【Bug】Bug Need fix -- dismatch output dimension with gloden

bytedance / ByteMLPerf

AI Accelerator Benchmark focuses on evaluating AI Accelerators from a practical production perspective, including the ease of use and versatility of software and hardware.

https://bytemlperf.ai/

Apache License 2.0

188 stars 50 forks source link

【Bug】Bug Need fix -- dismatch output dimension with gloden #76

Closed DeepTecher closed 3 months ago

DeepTecher commented 3 months ago

https://github.com/bytedance/ByteMLPerf/blob/c1d1835738cc17d974197f809fa503ec84e32d4d/byte_infer_perf/llm_perf/backends/GPU/gpu_scheduler.py#L60

Hi, We followed your script to test and found that there is a problem here, which needs to be modified

            # 5. add result to packet
            for i, gen_res in enumerate(generation_results):
                if gen_res.finish_reason:
                    batch[i].finish()
                batch[i].add_result(gen_res)
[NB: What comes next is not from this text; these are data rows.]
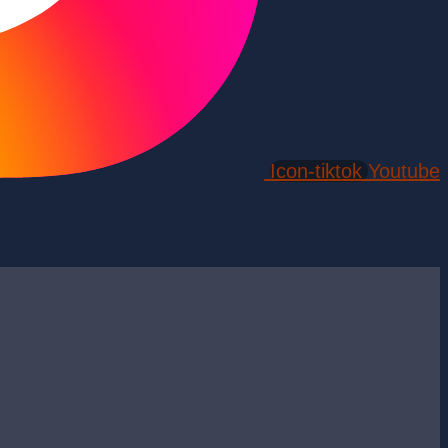
Icon-tiktok
Youtube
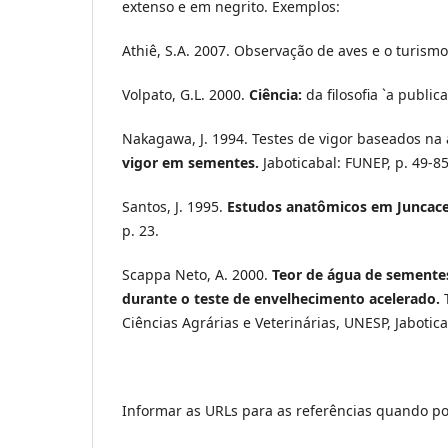
extenso e em negrito. Exemplos:
Athiê, S.A. 2007. Observação de aves e o turism
Volpato, G.L. 2000.
Ciência:
da filosofia `a public
Nakagawa, J. 1994. Testes de vigor baseados na av
vigor em sementes.
Jaboticabal: FUNEP, p. 49-85
Santos, J. 1995.
Estudos anatômicos em Juncace
p. 23.
Scappa Neto, A. 2000.
Teor de água de sementes
durante o teste de envelhecimento acelerado.
T
Ciências Agrárias e Veterinárias, UNESP, Jabotica
Informar as URLs para as referências quando po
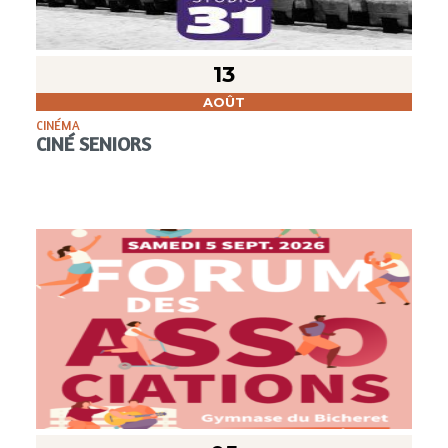
13
AOÛT
CINÉMA
CINÉ SENIORS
suisiyuan commented 3 months ago

it is correct here. There are two possible reasons to finish the task: 1. the generated token_id is eos_token_id; 2. generated token_id len exceed max_new_tokens. we always add current token_id to output, and finish task based on finish_reason.

DeepTecher commented 3 months ago

however, when we run on A100, it will raise an error if we do not change to the following modification. Please confirm it on chatglm case.

suisiyuan commented 3 months ago

however, when we run on A100, it will raise an error if we do not change to the following modification. Please confirm it on chatglm case.

chatglm is out-of-date, and it will be removed later. There is a update today, you can try chatglm2 instead.